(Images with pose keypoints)
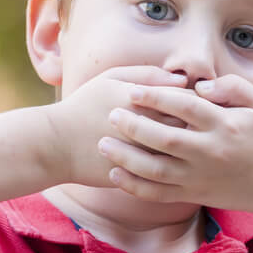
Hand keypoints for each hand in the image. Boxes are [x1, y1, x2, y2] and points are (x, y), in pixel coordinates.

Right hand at [45, 66, 187, 187]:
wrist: (55, 145)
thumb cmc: (84, 106)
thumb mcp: (111, 78)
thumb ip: (147, 74)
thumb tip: (183, 80)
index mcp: (143, 101)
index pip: (187, 99)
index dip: (196, 102)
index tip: (193, 105)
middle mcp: (146, 129)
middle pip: (190, 127)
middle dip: (197, 126)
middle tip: (197, 125)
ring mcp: (142, 156)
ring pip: (182, 153)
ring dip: (189, 149)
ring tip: (188, 144)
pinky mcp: (137, 178)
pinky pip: (167, 175)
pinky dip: (176, 168)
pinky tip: (174, 162)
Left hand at [97, 74, 252, 212]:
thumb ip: (230, 85)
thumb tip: (198, 86)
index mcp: (224, 125)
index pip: (185, 107)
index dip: (157, 97)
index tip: (133, 90)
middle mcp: (210, 152)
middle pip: (166, 139)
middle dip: (135, 126)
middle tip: (112, 115)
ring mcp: (199, 176)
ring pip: (157, 170)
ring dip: (127, 158)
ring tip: (104, 143)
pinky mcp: (192, 195)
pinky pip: (158, 194)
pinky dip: (134, 187)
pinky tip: (114, 174)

About this task:
Set down only the lines above that fall between the line holding "thumb mcp: (111, 78)" and the line holding "index pip: (185, 107)", inclusive, keeping each exact.

Answer box:
thumb mcp: (111, 78)
thumb ip: (147, 74)
thumb tip: (183, 80)
index mcp: (143, 101)
index pip: (187, 99)
index dip: (196, 102)
index tip: (193, 105)
middle mcp: (146, 129)
middle pip: (190, 127)
middle dip: (197, 126)
middle tip: (197, 125)
ring mcp: (142, 156)
ring pip: (182, 153)
ring dip: (189, 149)
ring tip: (188, 144)
pinky mcp: (137, 178)
pinky pip: (167, 175)
pinky dip: (176, 168)
pinky tip: (174, 162)
Left hand at [97, 74, 252, 212]:
thumb ip: (230, 85)
thumb tip: (198, 86)
index mcp: (224, 125)
index pip: (185, 107)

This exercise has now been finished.